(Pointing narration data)

*** Begin section ***

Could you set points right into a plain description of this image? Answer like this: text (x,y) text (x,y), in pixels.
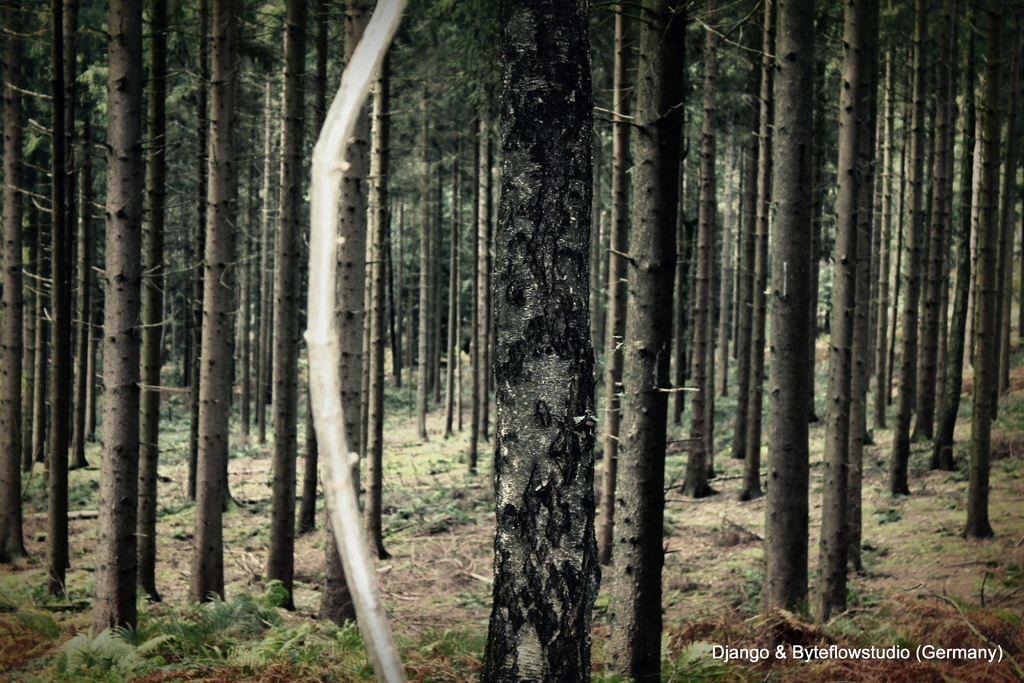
In this picture there are trees (354,311). At the bottom (256,679) there are plants (110,674) and there is mud (880,581). At the bottom right (767,656) there is a text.
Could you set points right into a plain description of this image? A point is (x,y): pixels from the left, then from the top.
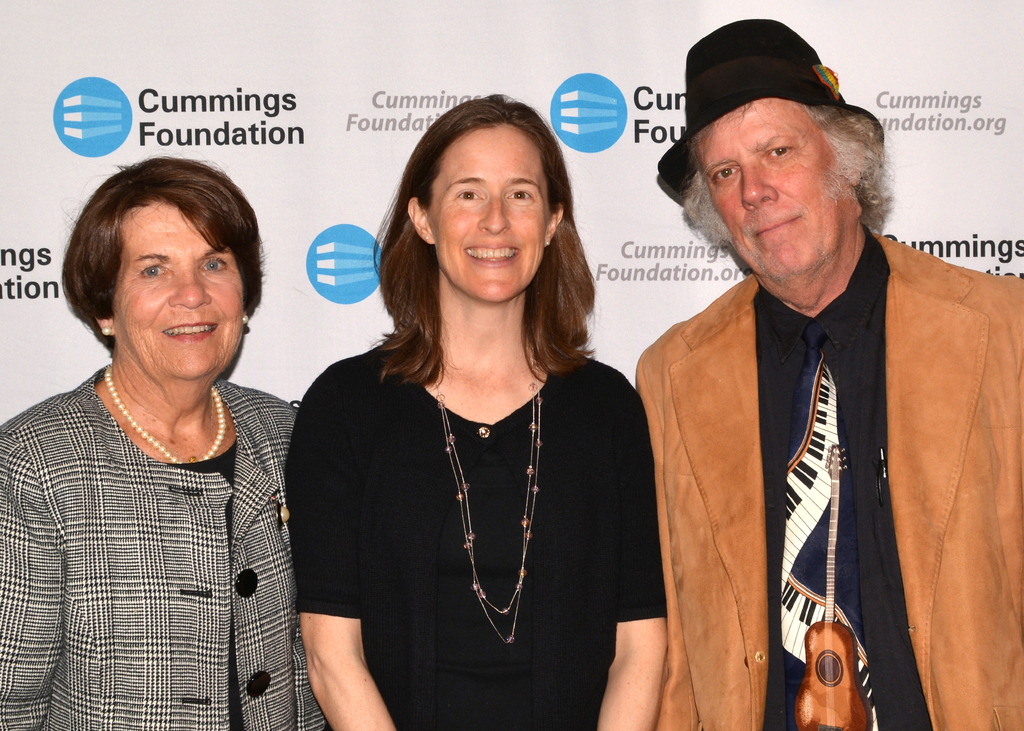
Here I can see a man (797,507) and two women (432,535) standing, smiling and giving pose for the picture. The man (692,382) is wearing a jacket (722,456) and black color cap (744,71) on the head (790,109). At the back of these people (1011,393) I can see a white color board (246,51) on which I can see some text (205,131).
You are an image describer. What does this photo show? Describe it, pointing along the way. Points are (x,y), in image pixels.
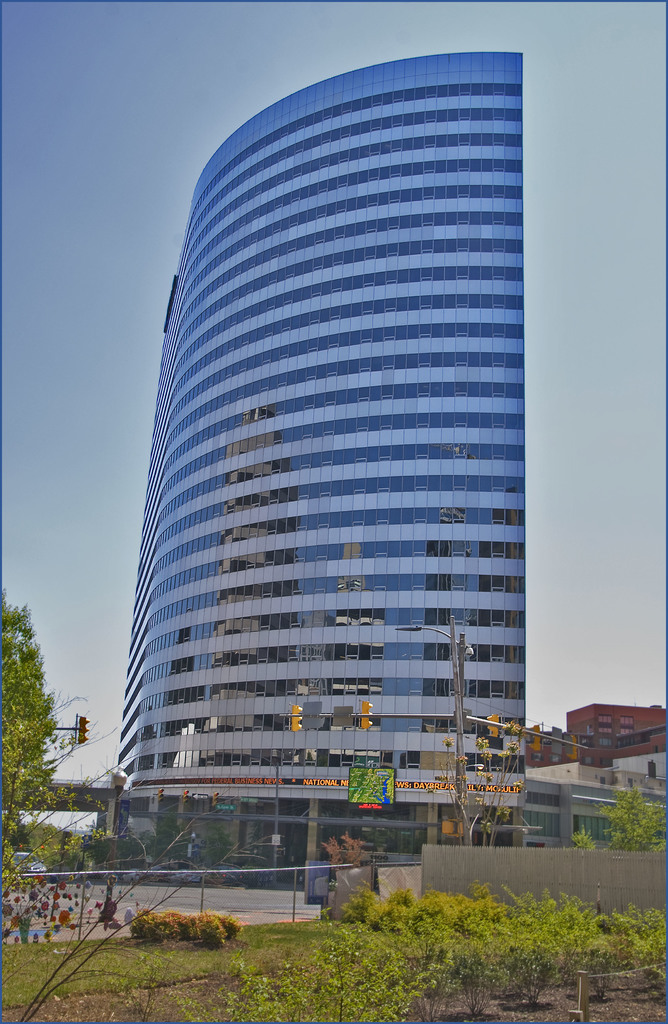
In this image we can see some buildings (288,825). We can also see some trees (131,861), plants (410,912), a metal fence (89,929), a vehicle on the road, the traffic lights (495,731), a street pole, a wooden fence (589,897) and the sky (57,470).
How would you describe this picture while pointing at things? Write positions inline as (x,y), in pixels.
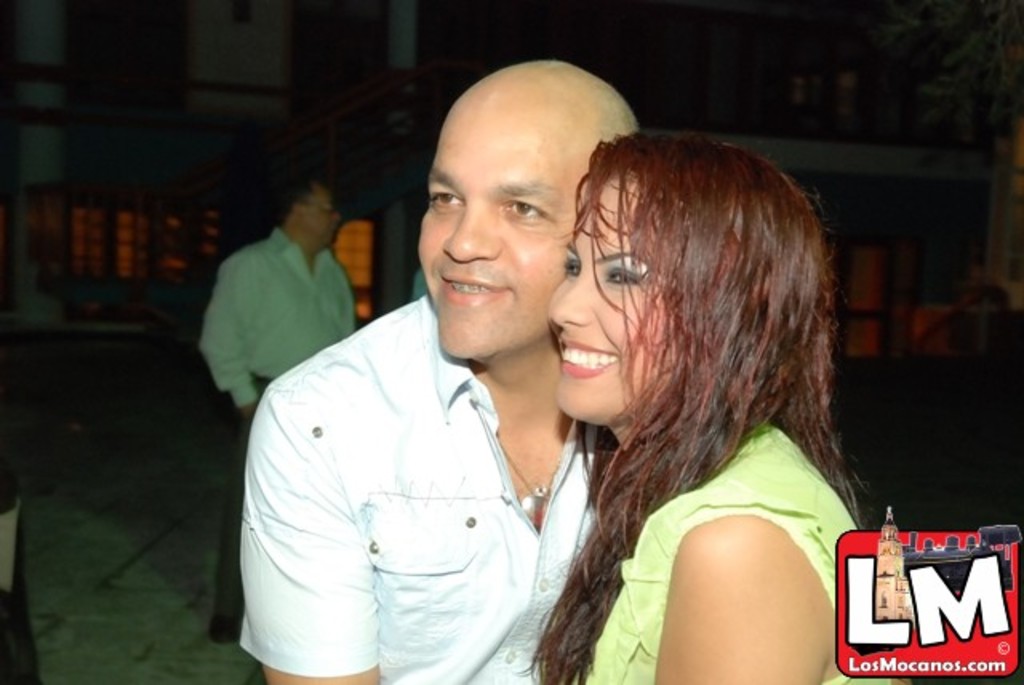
In this image we can see people (567,477), building (125,283), railing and tree (968,26). At the bottom right side of the image (903,619) there is a logo (968,601).
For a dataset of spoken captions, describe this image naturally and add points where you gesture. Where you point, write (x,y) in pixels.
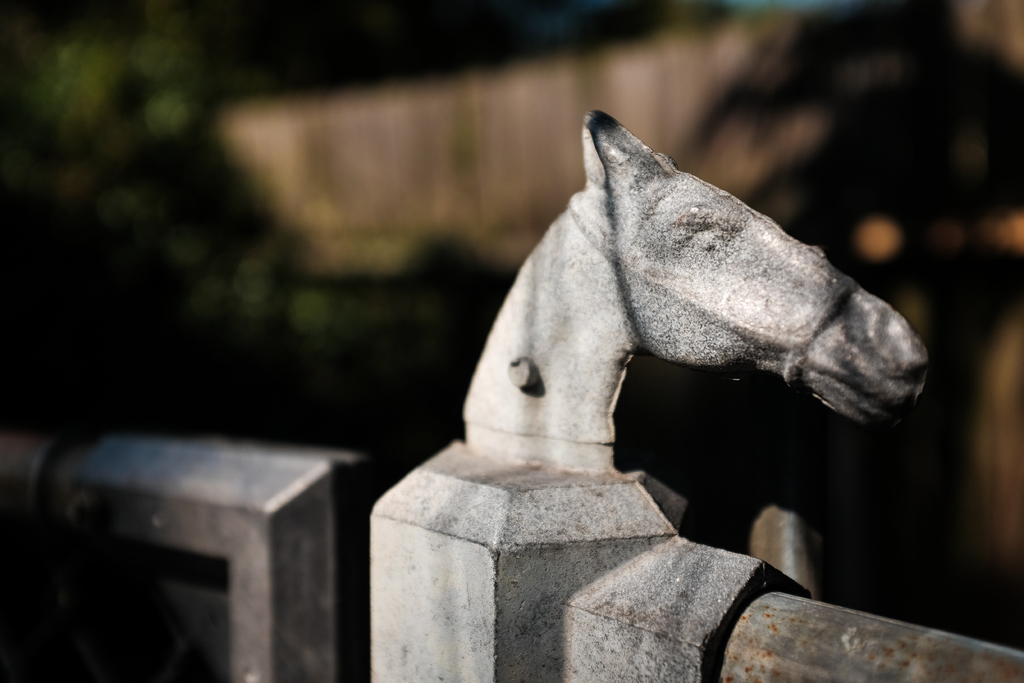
In this image there is a sculpture (650,294) on the wall (486,558). The sculpture (571,360) is the head (671,300) of a horse (637,290). The background (644,74) is blurry.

*** End section ***

● Goal of the exercise:
From the line containing "For a dataset" through the last line of the data above, write out every line word for word, and nothing else. Do not include the pictures.

● Task result:
For a dataset of spoken captions, describe this image naturally and add points where you gesture. Where you point, write (x,y) in pixels.
In this image there is a sculpture (650,294) on the wall (486,558). The sculpture (571,360) is the head (671,300) of a horse (637,290). The background (644,74) is blurry.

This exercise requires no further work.